As I wrote in a previous piece, I learned that we should not always ignore what seems to be trivial. Doing so has led us to a place where our daughters, granddaughters, nieces, sisters, mothers, and grandmothers can no longer have female-only spaces and sports - and somehow we have to explain to them how this happened.
You are so right to be suspicious about this Katrina. Women are lied to and manipulated into "being kind", which here is a code word for prioritising the wants, desires and feelings of men (and their followers) over the actual needs and safeguarding of women and our hard fought for rights. Exactly how many is "too many" girls and women harmed by entrenching misogyny into the NZ legal system? Who is counting? Written over two years ago, this is even more relevant and frightening now than when it was published: https://grahamlinehan.substack.com/p/sex-and-statistics?fbclid=IwAR3SM-HWUPsr_zDUlUnFpM_llG6M0WUN0rFQrMKzTCRkeqx9fkKs4OqgFgI
"I see merit in this, and if the word ‘sex’ got further defined to ensure the differentiation was clear, then it could be a useful distinction to have in legislation. Even as it stands now, the mere use of the words ‘sex’ and ‘gender identity’ separately in the bill indicates a heretofore unspoken acknowledgement that they are two different things."

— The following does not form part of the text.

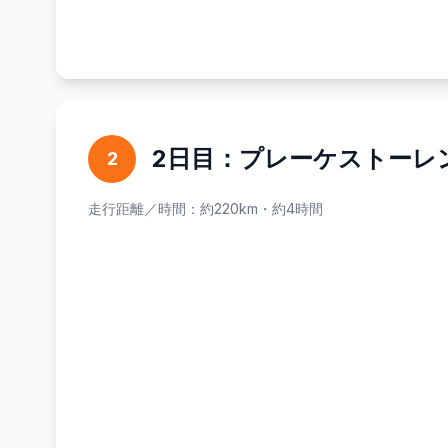
2日目：プレーケストーレン
2
走行距離／時間：約220km・約4時間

This is an important distinction. I am often minded of the observation of both of my 3 year olds sons' independent response to finding sticks of a certain size on the ground. These were almost immediately utilized as swords or rifles for war play without being told or shown that possibility. Unfortunately I do not have any daughters so I cannot say they do not do the same, but I strongly suspect they tend not to.
However if a three year old girl, were to pick up a stick and join in that behaviour that does not mean she is a male and should go on hormone blockers and have her breasts removed.
Nor if a 6 year old boy pretends to gallop like a horse and play ponies with a group of 6 year old girls, does that make him a girl and allow him to go into girls changing rooms.
But there is no room for nuance in this cult, so the nuance is deliberately ignored, nuance being an enemy of ideology.